Wow!  What a stunning piece.  Very well deserved.  One for the inspiration folder.

Cheers,
-Arsheesh

----------


## ChickPea

Congrats, Daelin! Well deserved award.

----------


## Diamond

I told you it would happen, Daelin!  Superb map all around.

----------


## Lukc

A wonderful map!

----------


## Kier

Breathtaking! Really love the flow of the map, from the borders into waters to the lands. Colors are gorgeous.

----------


## Klaus van der Kroft

Absolutely fantastic!

----------


## - JO -

very well deserved ! The map is gorgeous !!

----------


## artsbyjapao

Nice map! Beautiful colors!

----------


## Daelin

This is me saying thanks: thanks.

Also, I would like to point out that ya'll have awarded a map with a naughty-naughty word in it. Also also, one of the fictional nations depicted in this map is ruled by a "Holy Electrical Dreadnaught Empress"; I had totally forgotten about that one.

That is all.

----------


## ThomasR

Then, extra points for the naughty-naughty word  :Wink:

----------


## Celepheid

Great work!  :Very Happy:

----------


## Straf

This is beautiful Daelin and a worthy award. I just went to rep you but I seem to have done that already. I just hadn't made a comment on it.

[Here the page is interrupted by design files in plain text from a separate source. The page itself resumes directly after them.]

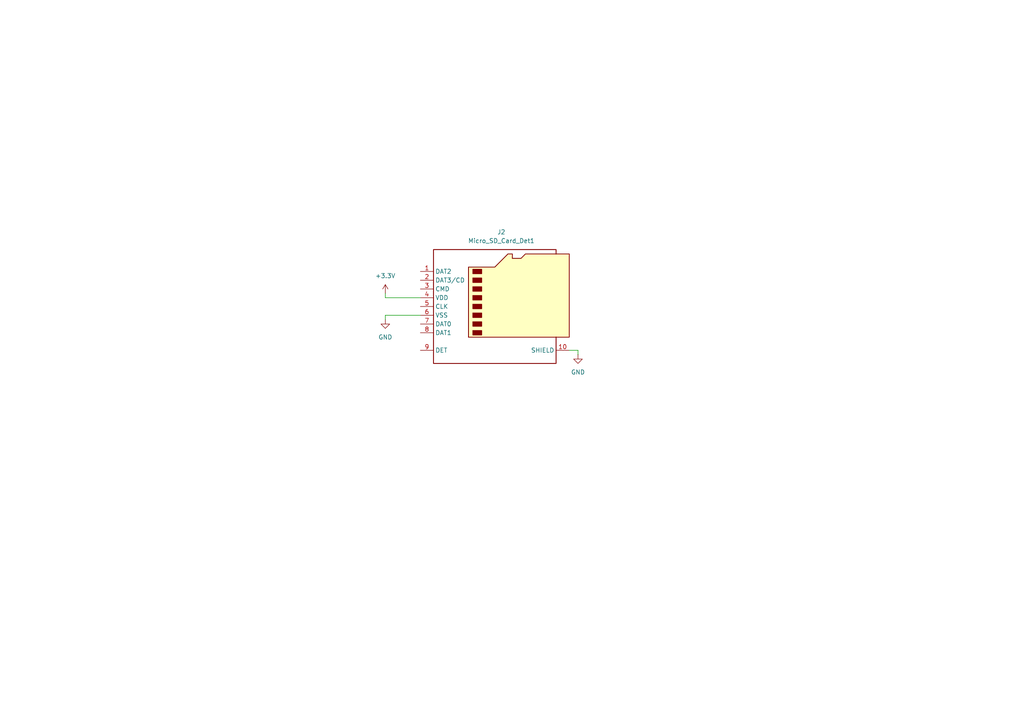
<source format=kicad_sch>
(kicad_sch
	(version 20250114)
	(generator "eeschema")
	(generator_version "9.0")
	(uuid "5066fdb9-9381-46a8-94a2-5d6de929a34a")
	(paper "A4")
	
	(wire
		(pts
			(xy 111.76 86.36) (xy 121.92 86.36)
		)
		(stroke
			(width 0)
			(type default)
		)
		(uuid "164c7d2b-60c4-4295-90e4-a4b53b5bdde6")
	)
	(wire
		(pts
			(xy 165.1 101.6) (xy 167.64 101.6)
		)
		(stroke
			(width 0)
			(type default)
		)
		(uuid "3a641b33-e6a2-4eaa-aef0-c877191cadfc")
	)
	(wire
		(pts
			(xy 111.76 91.44) (xy 111.76 92.71)
		)
		(stroke
			(width 0)
			(type default)
		)
		(uuid "77b5e0db-9bad-4ce5-a020-c320f8d47097")
	)
	(wire
		(pts
			(xy 167.64 101.6) (xy 167.64 102.87)
		)
		(stroke
			(width 0)
			(type default)
		)
		(uuid "826587ba-7b69-42f3-84f3-b3b5e9586f53")
	)
	(wire
		(pts
			(xy 121.92 91.44) (xy 111.76 91.44)
		)
		(stroke
			(width 0)
			(type default)
		)
		(uuid "a7e2fb3f-0b1c-4c07-a78b-d1263af04366")
	)
	(wire
		(pts
			(xy 111.76 85.09) (xy 111.76 86.36)
		)
		(stroke
			(width 0)
			(type default)
		)
		(uuid "bc792891-2d8a-4443-8ea5-038478183547")
	)
	(symbol
		(lib_id "power:GND")
		(at 111.76 92.71 0)
		(unit 1)
		(exclude_from_sim no)
		(in_bom yes)
		(on_board yes)
		(dnp no)
		(fields_autoplaced yes)
		(uuid "1a0bd062-6381-48e3-899d-4a92f2828007")
		(property "Reference" "#PWR055"
			(at 111.76 99.06 0)
			(effects
				(font
					(size 1.27 1.27)
				)
				(hide yes)
			)
		)
		(property "Value" "GND"
			(at 111.76 97.79 0)
			(effects
				(font
					(size 1.27 1.27)
				)
			)
		)
		(property "Footprint" ""
			(at 111.76 92.71 0)
			(effects
				(font
					(size 1.27 1.27)
				)
				(hide yes)
			)
		)
		(property "Datasheet" ""
			(at 111.76 92.71 0)
			(effects
				(font
					(size 1.27 1.27)
				)
				(hide yes)
			)
		)
		(property "Description" "Power symbol creates a global label with name \"GND\" , ground"
			(at 111.76 92.71 0)
			(effects
				(font
					(size 1.27 1.27)
				)
				(hide yes)
			)
		)
		(pin "1"
			(uuid "0763a730-54e4-4c27-9af0-1bf4af30e911")
		)
		(instances
			(project "board"
				(path "/260cec12-99ea-4ded-9b41-5b283590ca25/bd410a50-5487-4eee-9d7d-c9afaf9adba5"
					(reference "#PWR055")
					(unit 1)
				)
			)
		)
	)
	(symbol
		(lib_id "power:GND")
		(at 167.64 102.87 0)
		(unit 1)
		(exclude_from_sim no)
		(in_bom yes)
		(on_board yes)
		(dnp no)
		(fields_autoplaced yes)
		(uuid "656c4369-d249-40a5-ba3d-31ec413f52ea")
		(property "Reference" "#PWR057"
			(at 167.64 109.22 0)
			(effects
				(font
					(size 1.27 1.27)
				)
				(hide yes)
			)
		)
		(property "Value" "GND"
			(at 167.64 107.95 0)
			(effects
				(font
					(size 1.27 1.27)
				)
			)
		)
		(property "Footprint" ""
			(at 167.64 102.87 0)
			(effects
				(font
					(size 1.27 1.27)
				)
				(hide yes)
			)
		)
		(property "Datasheet" ""
			(at 167.64 102.87 0)
			(effects
				(font
					(size 1.27 1.27)
				)
				(hide yes)
			)
		)
		(property "Description" "Power symbol creates a global label with name \"GND\" , ground"
			(at 167.64 102.87 0)
			(effects
				(font
					(size 1.27 1.27)
				)
				(hide yes)
			)
		)
		(pin "1"
			(uuid "e10d9b85-a13e-46f8-b0a3-591176556fd8")
		)
		(instances
			(project "board"
				(path "/260cec12-99ea-4ded-9b41-5b283590ca25/bd410a50-5487-4eee-9d7d-c9afaf9adba5"
					(reference "#PWR057")
					(unit 1)
				)
			)
		)
	)
	(symbol
		(lib_id "Connector:Micro_SD_Card_Det1")
		(at 144.78 88.9 0)
		(unit 1)
		(exclude_from_sim no)
		(in_bom yes)
		(on_board yes)
		(dnp no)
		(fields_autoplaced yes)
		(uuid "d7ecc0d8-e9bf-4a59-a623-f8f38e3d493a")
		(property "Reference" "J2"
			(at 145.415 67.31 0)
			(effects
				(font
					(size 1.27 1.27)
				)
			)
		)
		(property "Value" "Micro_SD_Card_Det1"
			(at 145.415 69.85 0)
			(effects
				(font
					(size 1.27 1.27)
				)
			)
		)
		(property "Footprint" "Connector_Card:microSD_HC_Hirose_DM3D-SF"
			(at 196.85 71.12 0)
			(effects
				(font
					(size 1.27 1.27)
				)
				(hide yes)
			)
		)
		(property "Datasheet" "https://datasheet.lcsc.com/lcsc/2110151630_XKB-Connectivity-XKTF-015-N_C381082.pdf"
			(at 144.78 86.36 0)
			(effects
				(font
					(size 1.27 1.27)
				)
				(hide yes)
			)
		)
		(property "Description" "Micro SD Card Socket with one card detection pin"
			(at 144.78 88.9 0)
			(effects
				(font
					(size 1.27 1.27)
				)
				(hide yes)
			)
		)
		(pin "1"
			(uuid "3fb9db09-0553-49bb-96a1-752ef1b6991b")
		)
		(pin "2"
			(uuid "02dc9af6-84ae-4a6d-837d-92449237ed9f")
		)
		(pin "3"
			(uuid "e391b549-eb48-4019-a03c-675e8a51d20c")
		)
		(pin "4"
			(uuid "79d7e58b-903f-4da7-8b40-00909960f866")
		)
		(pin "6"
			(uuid "1586eb52-020d-4572-95dc-ee215ecc77c2")
		)
		(pin "5"
			(uuid "57019851-6b7d-4de6-b1a7-bc65fe3a7e89")
		)
		(pin "7"
			(uuid "5545d6e8-c8a0-444f-8a1c-4262bd649e75")
		)
		(pin "9"
			(uuid "c2807463-9a83-490e-8648-0435ffb83b5f")
		)
		(pin "8"
			(uuid "e07d55f3-61f0-4eea-b577-679bf0486a35")
		)
		(pin "10"
			(uuid "f190e562-823b-4ab5-a528-3d07b41a5e93")
		)
		(instances
			(project "board"
				(path "/260cec12-99ea-4ded-9b41-5b283590ca25/bd410a50-5487-4eee-9d7d-c9afaf9adba5"
					(reference "J2")
					(unit 1)
				)
			)
		)
	)
	(symbol
		(lib_id "power:+3.3V")
		(at 111.76 85.09 0)
		(unit 1)
		(exclude_from_sim no)
		(in_bom yes)
		(on_board yes)
		(dnp no)
		(fields_autoplaced yes)
		(uuid "f5a7414c-39ee-4bb7-8dd4-1e9cf89cc5e0")
		(property "Reference" "#PWR056"
			(at 111.76 88.9 0)
			(effects
				(font
					(size 1.27 1.27)
				)
				(hide yes)
			)
		)
		(property "Value" "+3.3V"
			(at 111.76 80.01 0)
			(effects
				(font
					(size 1.27 1.27)
				)
			)
		)
		(property "Footprint" ""
			(at 111.76 85.09 0)
			(effects
				(font
					(size 1.27 1.27)
				)
				(hide yes)
			)
		)
		(property "Datasheet" ""
			(at 111.76 85.09 0)
			(effects
				(font
					(size 1.27 1.27)
				)
				(hide yes)
			)
		)
		(property "Description" "Power symbol creates a global label with name \"+3.3V\""
			(at 111.76 85.09 0)
			(effects
				(font
					(size 1.27 1.27)
				)
				(hide yes)
			)
		)
		(pin "1"
			(uuid "6c233c8d-b244-4680-8b84-14d99f555ed6")
		)
		(instances
			(project ""
				(path "/260cec12-99ea-4ded-9b41-5b283590ca25/bd410a50-5487-4eee-9d7d-c9afaf9adba5"
					(reference "#PWR056")
					(unit 1)
				)
			)
		)
	)
)

</source>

You've done a great job with it and it's an inspiration for sure!

Keep this up please  :Smile:

----------


## pixelkitteh

Amazing map as usual!! Daelin your work is so inspiring, keep up the incredible stuff! ^_^

----------


## damonjynx

> This is me saying thanks: thanks.
> 
> Also, I would like to point out that ya'll have awarded a map with a naughty-naughty word in it. Also also, one of the fictional nations depicted in this map is ruled by a "Holy Electrical Dreadnaught Empress"; I had totally forgotten about that one.
> 
> That is all.


I couldn't find the naughty-naughty word and TBH, it doesn't really matter. The map is ....... amazing! The textures, detail. Well deserved Daelin.

----------


## hawkeye3n

This is an amazing map. I'm just starting to make a map for a world I am building, I was wondering what, if any, tools you used to make this map?

----------


## Daelin

> I was wondering what, if any, tools you used to make this map?


Tools? Why, my amazing excellent A-1 unequaled superlative superlative superlative cartography skills, of course!
Also, Photoshop and Google image search.

----------


## StillnessTolls

What a wonderful map! I'm really intrigued by the titles, they make me really curious about the story behind the different lands. This is the kind of style I'm hoping to learn to use, top-down maps are nice  :Smile:

----------


## Vobland

death and decay city - soo black metal! \nn/

coolest map! It's railways!?

----------


## Daelin

> I'm really intrigued by the titles, they make me really curious about the story behind the different lands.


Heck yeah, mission accomplished! If you're truely wondering what the titles really mean and what they're referencing, then that's all I can wish for. And you know what, that is all you're getting. I love to keep things ambiguous, hidden, secret... simply because I'm, well, evil! Muahaha!




> death and decay city - soo black metal! \nn/


\m/ Brutal! \m/
And there's a place called Hallucination City, as well. That's gotta be prog metal, right? And a city called Gunhead, definetly industrial metal. Innerbrawl = thrash metal. You could probably find a city for every metal subgenre imaginable. Maybe that says something about the music taste of this map's creator.




> It's railways!?


Yes.

----------


## Djaii

I'm a huge fan of this style of map. Nicely done.

----------


## Im_Mr_Mapper

Oh my. . . now THAT'S pretty!

----------